Les enjeux de la partie 1) b. du décret des actes exclusifs IBODE et l’avenir de la profession.

Le report de la partie 1) b. de l’article R4311-11-1 relative à l’aide-opératoire prendra fin le 1 juillet 2019.

Depuis sa parution au Journal Officiel de la République, l’application de cette partie du décret a été repoussée à de multiples reprises. Et pour cause, les IBODES sont moins nombreux que les IDES dans les blocs opératoires ( 1 IBODE pour 3 IDES ) ne permettant pas de mettre en pratique cette compétence devenue exclusive. Pourtant, depuis des années, les organisations représentatives de la professions telles que l’Ordre-Infirmiers (ONI) , l’UNAIBODE et l’AEEIBO ont alerté les pouvoirs publics sur cet état de fait.

L’avenir de la profession est aujourd’hui dépendant des mesures qui seront prises pour rendre applicable dans tous les établissements ce point déterminant du décret et du rôle des IBODES.

Il est envisageable que les enjeux sont avant tout économique. Les IBODES étant minoritaires au sein des plateaux techniques, l’aide-opératoire est majoritairement effectuée par des IDE.

Les négociations actuelles sur l’avenir de la profession portent sur l’organisation future des blocs opératoires mais également sur la mise en place en intégralité des actes exclusifs.

Un casse tête qui aurait pu être évité si la formation à la spécialisation IBODE avait été soutenue et anticipée depuis des années. Mais aussi, les alertes répétées des instances représentatives entendues et écoutées avec plus d’intérêts.

La conjoncture actuelle et la politique économique de santé sont axées sur une réduction des dépenses.

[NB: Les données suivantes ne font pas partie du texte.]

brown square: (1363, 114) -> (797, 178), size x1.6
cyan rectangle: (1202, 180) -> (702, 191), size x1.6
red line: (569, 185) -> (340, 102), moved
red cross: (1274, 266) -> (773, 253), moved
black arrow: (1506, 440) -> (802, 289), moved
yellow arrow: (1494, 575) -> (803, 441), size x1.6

Dans ce contexte, il est difficile de faire entendre et reconnaître la nécessité de soutenir la formation des Infirmiers exerçant au bloc opératoire et la plus-value des IBODES.

Il est indispensable que les établissements s’engagent dans des plans de formation encadrés et évalués régulièrement afin d’augmenter rapidement le nombre d’IBODES en activité ( École IBO et VAE ).

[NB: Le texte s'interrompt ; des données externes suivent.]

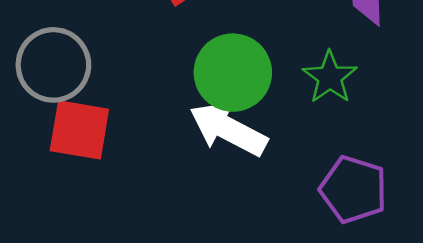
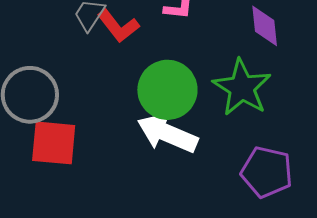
green star: (330, 77) -> (242, 88), size x1.4

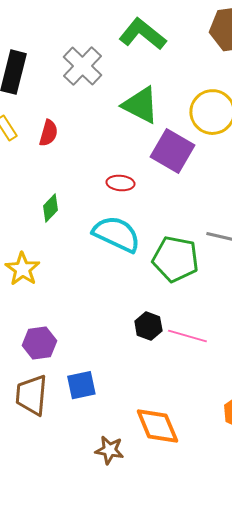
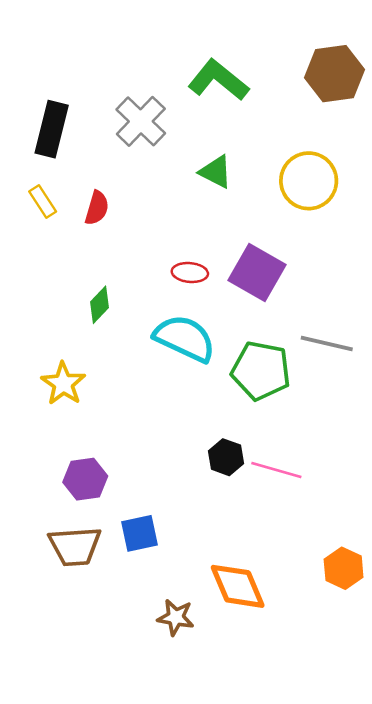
green triangle: (140, 105) -> (216, 172), size x0.7
purple square: (172, 151) -> (257, 273), moved
brown trapezoid: (31, 395) -> (75, 546), turned -99

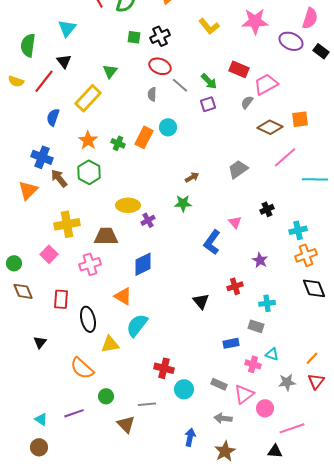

A l’avenir, il faudra sans doute réfléchir à instaurer un mode de surveillance permettant de contrôler la mise en application effective des actes relevant de la compétence exclusive des IBODES. Et par la même occasion, éviter que les Infirmiers faisant fonction IBODE soient amenés, pour des raisons financières et de continuité des soins, à effectuer des glissements de tâches les conduisant à mettre leurs responsabilités en dangers et être dans l’illégalité.

La frontière entre le rôle d’aide-opératoire et d’assistant de chirurgie est fragile.

Ce rôle de régulation et de contrôle est attribué à l’Ordre-Infirmiers et la création d’une cellule IBODE pourrait être une solution.

A sept mois de l’entrée en vigueur de l’intégralité du décret des actes exclusifs IBODE des incertitudes demeurent.

La seule certitude est que si la profession veut une véritable reconnaissance de ses compétences, des mesures sur le terrain sont à envisager.

Dans le cas contraire, il y a un risque de voir la situation actuelle perdurer encore longtemps.